Disclaimer to rom-com haters: “Table 17” is not for you. It is, however, for a lot of us — fans of the genre and anyone to whom theater of late has felt more arduous than entertaining. This is a play that wants you to have an amusing, untaxing evening out, and everything about Zhailon Levingston’s alluringly designed production, with its top-notch cast of three, is calibrated in service of that aim.
Bianca’s is the restaurant where Jada and her ex, Dallas (a smoothly appealing Biko Eisen-Martin), dine under an enormous disco ball at table 17, rehashing their coupledom and where it went wrong. Their server is the tart-tongued, queer and chronically unattached River (Michael Rishawn, impressively versatile in multiple roles).
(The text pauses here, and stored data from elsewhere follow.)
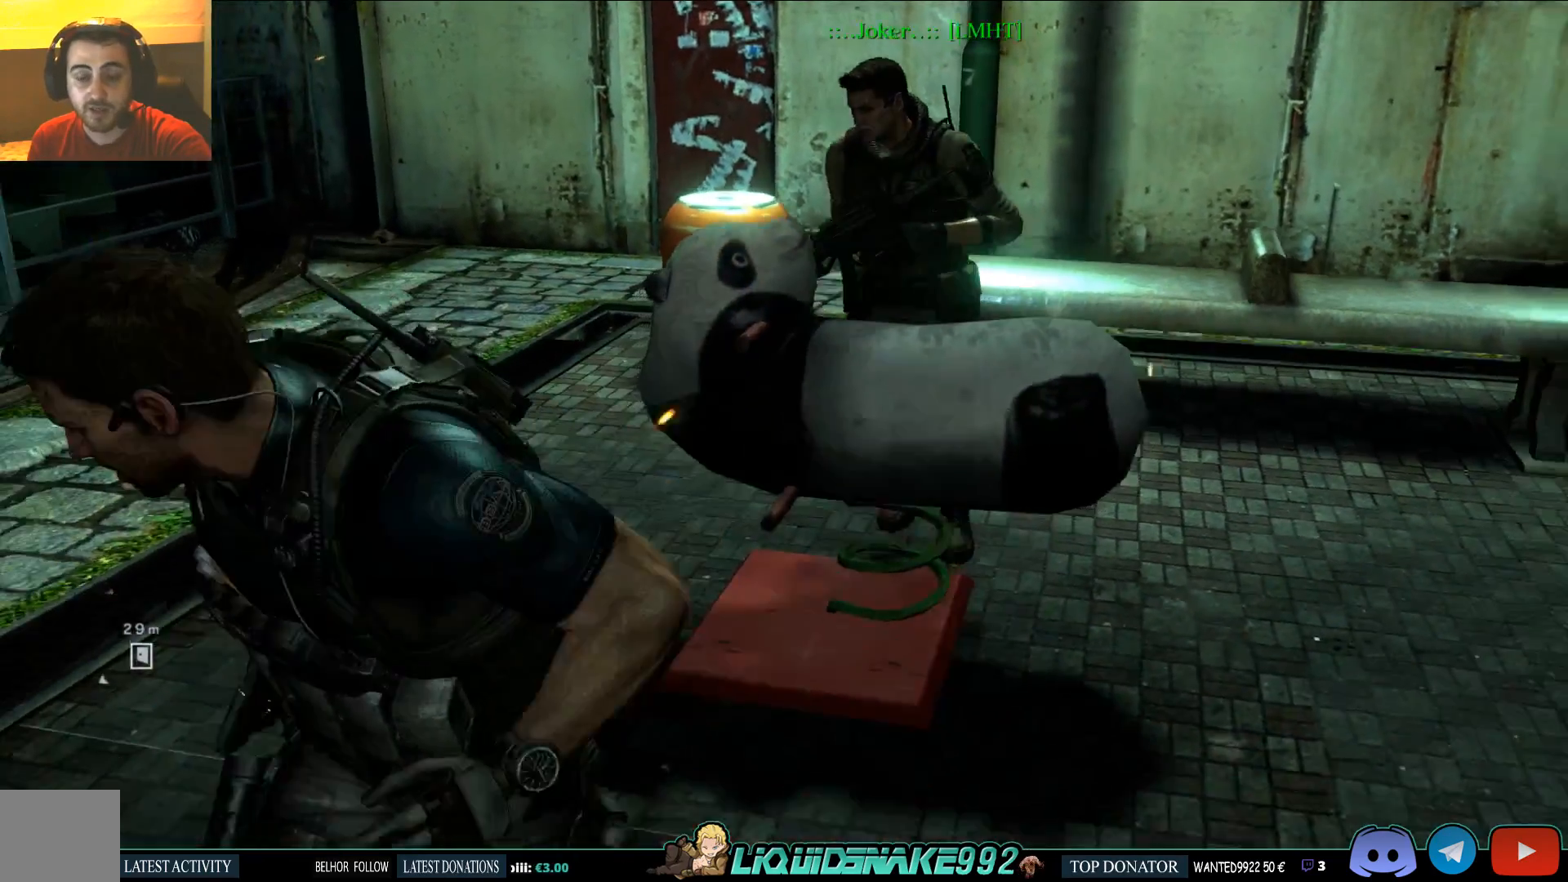
{"dt_ms": 500, "buttons": [], "left_stick": "center", "right_stick": "center", "events": []}
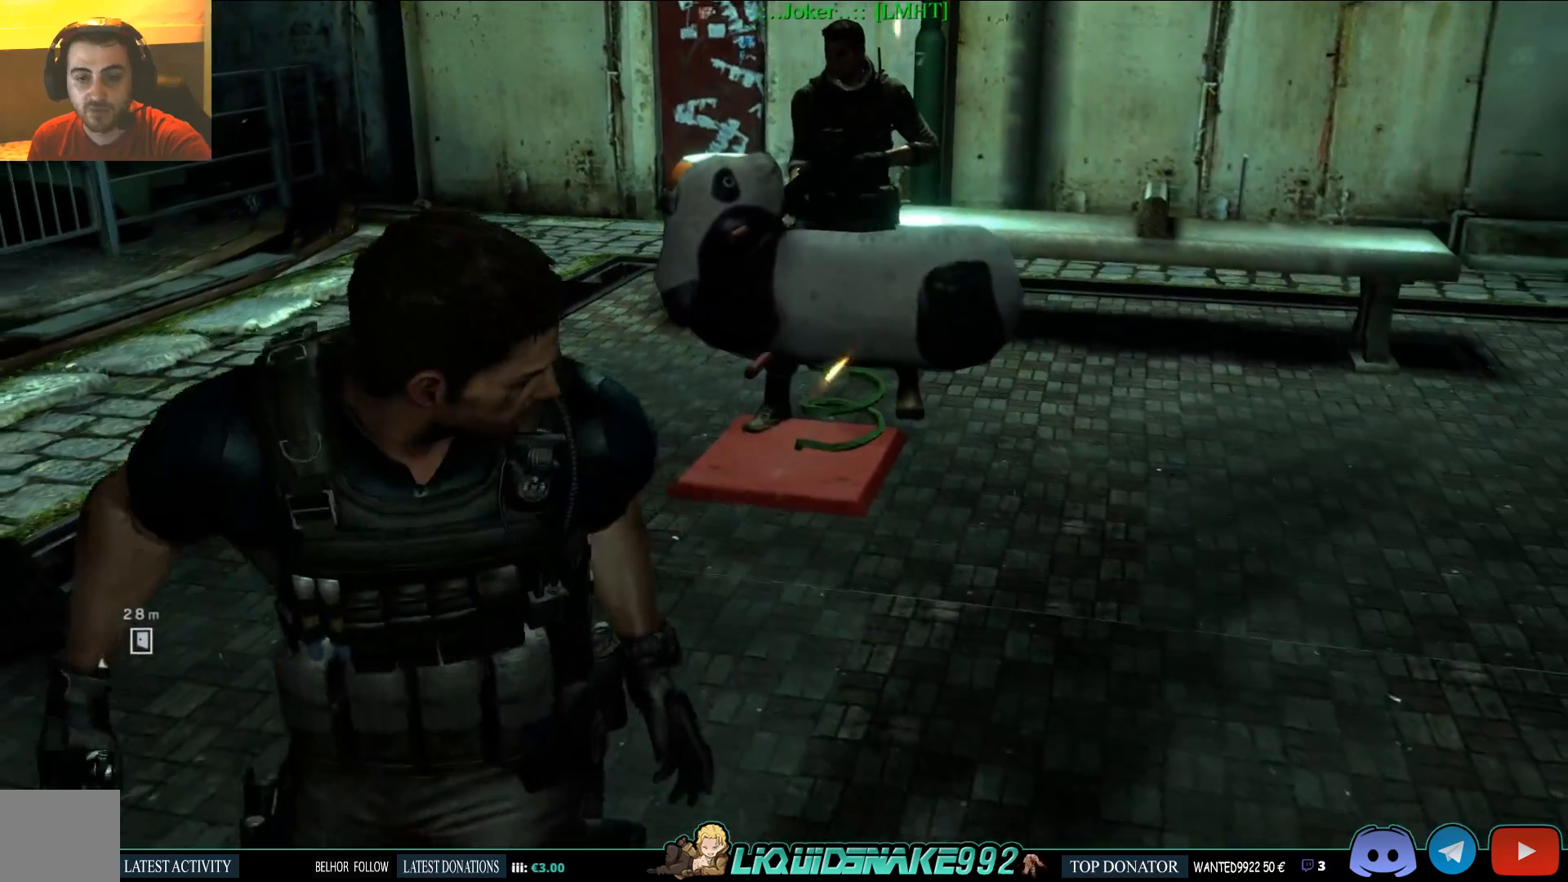
{"dt_ms": 500, "buttons": [], "left_stick": "center", "right_stick": "center", "events": []}
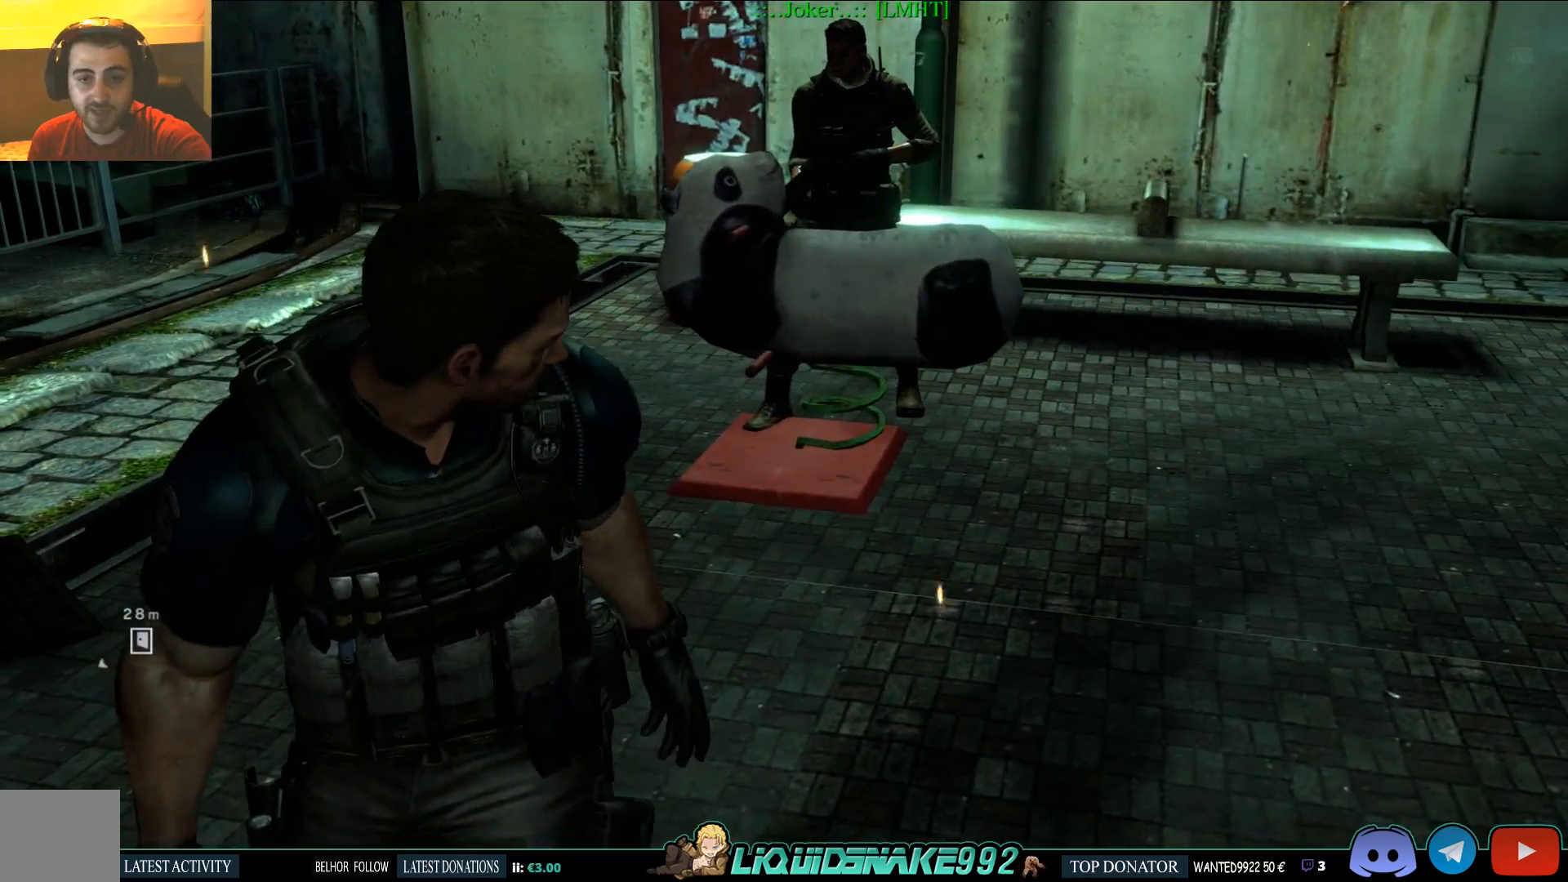
{"dt_ms": 500, "buttons": [], "left_stick": "center", "right_stick": "center", "events": []}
For all his exasperation at the messy relationship dramas of “the straights,” River is rooting for these two. They might actually possess the elusive thing that he yearns for: a soul-mate match.
Lyons, who made his Broadway playwriting debut with the comedy “Chicken & Biscuits,” directed by Levingston, is in neater form here, paying homage to Black romantic dramas of the 1990s and early 2000s. The three films he mentions in a note in the script are “Love & Basketball,” “Love Jones” and “Poetic Justice,” though the posters on the wall outside the theater are of rom-coms like “How Stella Got Her Groove Back.” The production unites both impulses.
With “Table 17,” though, Lyons and Levingston are not merely morphing a screen experience into three dimensions. What, truly, would be the point of getting off the couch for that?
They have instead created a piece of theater in which the presence of the audience overtly matters: in monologues and asides that are spoken directly to us and sometimes request a response, and in more than a dozen cabaret tables occupied by a portion of the audience and arrayed throughout Bianca’s. It is a surprisingly glamorous establishment, given that Dallas, who chose it, has a longstanding penchant for corduroy pants — a flaw that Jada is willing to overlook.
The costumes (by Devario D. Simmons) are often quick-change fun; the set (by Jason Sherwood) is pleasingly tricksy; and the lighting (by Ben Stanton) is lushly mood-making. Keep your eyes peeled for the moments when lines of colored light, bending on the surface of the disco ball, make the orb a giant heart.
“Table 17” does not have huge artistic ambitions, but what it offers is something we’ve been missing: a gentle, hopeful good time out in the world, in the company of other humans. This is theater as comfort food, and it satisfies a genuine craving.